Wow! BOTH our posts were posted in like the same second imagioX1… :sunglasses:
So in sound reproduction (my area of some expertise as a former recording studio owner), the sought after “glory” of any source is “flat response”— which at face value, means what you record sounds like the source you recorded. Flat response (of a particular instrument/voice/thing recorded) for a multi-track recording is the goal of many engineers. NOT THAT MANY don’t use a bias source (or intentional effects) on a track- MOST do! But the baseline for MOST tracks (instruments) in more classical recordings (for example) is to get a “flat response”.
Your definition of CRI makes a LOT of sense to me, because it seems to be a measurement of BALANCE across the light spectrum- as in the sound spectrum I am describing here.

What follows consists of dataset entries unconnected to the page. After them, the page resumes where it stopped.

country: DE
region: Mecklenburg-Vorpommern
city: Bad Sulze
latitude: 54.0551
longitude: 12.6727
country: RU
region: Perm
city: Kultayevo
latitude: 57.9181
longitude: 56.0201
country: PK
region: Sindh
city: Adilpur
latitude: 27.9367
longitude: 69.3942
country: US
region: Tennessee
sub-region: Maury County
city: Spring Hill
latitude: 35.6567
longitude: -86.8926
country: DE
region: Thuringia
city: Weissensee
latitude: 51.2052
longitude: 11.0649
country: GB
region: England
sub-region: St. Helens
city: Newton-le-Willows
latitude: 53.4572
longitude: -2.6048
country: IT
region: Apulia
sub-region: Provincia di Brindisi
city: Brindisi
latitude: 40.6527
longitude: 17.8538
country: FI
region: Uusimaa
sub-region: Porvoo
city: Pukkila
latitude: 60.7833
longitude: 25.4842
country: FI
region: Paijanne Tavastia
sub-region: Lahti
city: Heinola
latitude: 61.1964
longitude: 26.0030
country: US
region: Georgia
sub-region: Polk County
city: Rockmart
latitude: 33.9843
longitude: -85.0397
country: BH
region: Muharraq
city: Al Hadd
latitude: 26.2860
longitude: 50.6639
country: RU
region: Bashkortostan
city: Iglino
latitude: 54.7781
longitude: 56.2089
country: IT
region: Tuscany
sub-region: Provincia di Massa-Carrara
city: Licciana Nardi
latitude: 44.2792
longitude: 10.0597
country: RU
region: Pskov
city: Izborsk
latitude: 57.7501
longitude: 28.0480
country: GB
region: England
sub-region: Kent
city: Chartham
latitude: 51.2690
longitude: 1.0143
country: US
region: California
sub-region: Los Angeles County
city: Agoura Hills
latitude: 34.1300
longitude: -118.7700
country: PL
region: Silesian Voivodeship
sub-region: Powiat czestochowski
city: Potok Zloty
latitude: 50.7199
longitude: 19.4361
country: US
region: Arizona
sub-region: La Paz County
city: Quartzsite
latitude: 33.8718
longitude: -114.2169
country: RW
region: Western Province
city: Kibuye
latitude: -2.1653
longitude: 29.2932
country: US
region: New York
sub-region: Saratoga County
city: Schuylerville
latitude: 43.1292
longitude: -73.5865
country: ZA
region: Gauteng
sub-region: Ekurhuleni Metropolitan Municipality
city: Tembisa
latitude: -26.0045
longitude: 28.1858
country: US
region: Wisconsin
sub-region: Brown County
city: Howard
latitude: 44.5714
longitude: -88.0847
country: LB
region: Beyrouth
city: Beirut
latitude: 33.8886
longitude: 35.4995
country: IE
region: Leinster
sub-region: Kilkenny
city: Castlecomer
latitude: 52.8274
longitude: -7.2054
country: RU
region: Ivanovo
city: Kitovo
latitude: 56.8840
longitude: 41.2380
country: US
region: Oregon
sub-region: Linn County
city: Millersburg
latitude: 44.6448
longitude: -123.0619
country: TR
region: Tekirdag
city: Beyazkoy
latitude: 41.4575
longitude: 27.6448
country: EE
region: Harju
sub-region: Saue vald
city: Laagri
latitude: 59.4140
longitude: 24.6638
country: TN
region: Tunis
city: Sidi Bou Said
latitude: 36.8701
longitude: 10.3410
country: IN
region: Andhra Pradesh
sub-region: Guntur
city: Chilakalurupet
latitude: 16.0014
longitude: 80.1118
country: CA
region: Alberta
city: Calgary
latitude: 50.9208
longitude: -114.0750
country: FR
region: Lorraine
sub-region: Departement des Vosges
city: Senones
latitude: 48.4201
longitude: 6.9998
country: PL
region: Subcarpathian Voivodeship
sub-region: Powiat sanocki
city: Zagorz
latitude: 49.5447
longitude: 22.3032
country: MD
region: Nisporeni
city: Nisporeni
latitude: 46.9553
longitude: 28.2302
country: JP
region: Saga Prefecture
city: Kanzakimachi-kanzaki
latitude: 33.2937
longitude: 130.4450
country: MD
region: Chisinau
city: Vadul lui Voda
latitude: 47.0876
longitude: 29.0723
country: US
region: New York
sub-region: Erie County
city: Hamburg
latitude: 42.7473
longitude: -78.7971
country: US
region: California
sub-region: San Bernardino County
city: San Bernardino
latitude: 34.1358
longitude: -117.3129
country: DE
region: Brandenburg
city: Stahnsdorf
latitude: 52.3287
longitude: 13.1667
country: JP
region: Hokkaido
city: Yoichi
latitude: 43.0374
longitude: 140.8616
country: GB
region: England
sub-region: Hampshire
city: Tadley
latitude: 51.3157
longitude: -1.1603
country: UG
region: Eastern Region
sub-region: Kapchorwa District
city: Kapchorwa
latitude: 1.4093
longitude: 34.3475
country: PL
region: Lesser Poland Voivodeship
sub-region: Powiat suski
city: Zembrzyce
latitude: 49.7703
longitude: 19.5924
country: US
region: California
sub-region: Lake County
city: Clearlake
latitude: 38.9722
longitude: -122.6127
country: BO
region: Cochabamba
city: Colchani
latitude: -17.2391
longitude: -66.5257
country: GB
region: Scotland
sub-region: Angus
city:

It’s called “flat response” because there is no rise or drop at ANY frequency— thus the recording is tracking the source perfectly— so not up or down, but FLAT (meaning dead on at the exact frequency- in time with the source).
Again… a random correlation here after reading the last few posts.
Balance is in a way, an appreciation for the “whole view” (or whole sound-field in the studio) and it’s not always so easy to identify WHAT is missing exactly; as much as it is to “feel” that (that) “something” IS missing… OR alternatively, too bright (or loud) at a certain frequency.